### Your instructions
Images within the entries are to be omitted; the remainder must be reproduced exactly.
═══ Record excerpts
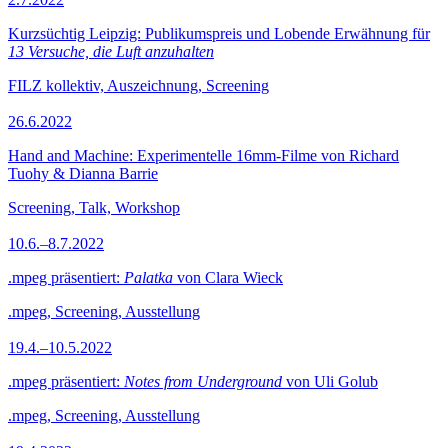
Kurzsüchtig Leipzig: Publikumspreis und Lobende Erwähnung für
13 Versuche, die Luft anzuhalten
FILZ kollektiv, Auszeichnung, Screening
26.6.2022
Hand and Machine: Experimentelle 16mm-Filme von Richard
Tuohy & Dianna Barrie
Screening, Talk, Workshop
10.6.–8.7.2022
.mpeg präsentiert:
Palatka
von Clara Wieck
.mpeg, Screening, Ausstellung
19.4.–10.5.2022
.mpeg präsentiert:
Notes from Underground
von Uli Golub
.mpeg, Screening, Ausstellung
══════
### Solution to this problem
Kurzsüchtig Leipzig: Publikumspreis und Lobende Erwähnung für
13 Versuche, die Luft anzuhalten
FILZ kollektiv, Auszeichnung, Screening
26.6.2022
Hand and Machine: Experimentelle 16mm-Filme von Richard
Tuohy & Dianna Barrie
Screening, Talk, Workshop
10.6.–8.7.2022
.mpeg präsentiert:
Palatka
von Clara Wieck
.mpeg, Screening, Ausstellung
19.4.–10.5.2022
.mpeg präsentiert:
Notes from Underground
von Uli Golub
.mpeg, Screening, Ausstellung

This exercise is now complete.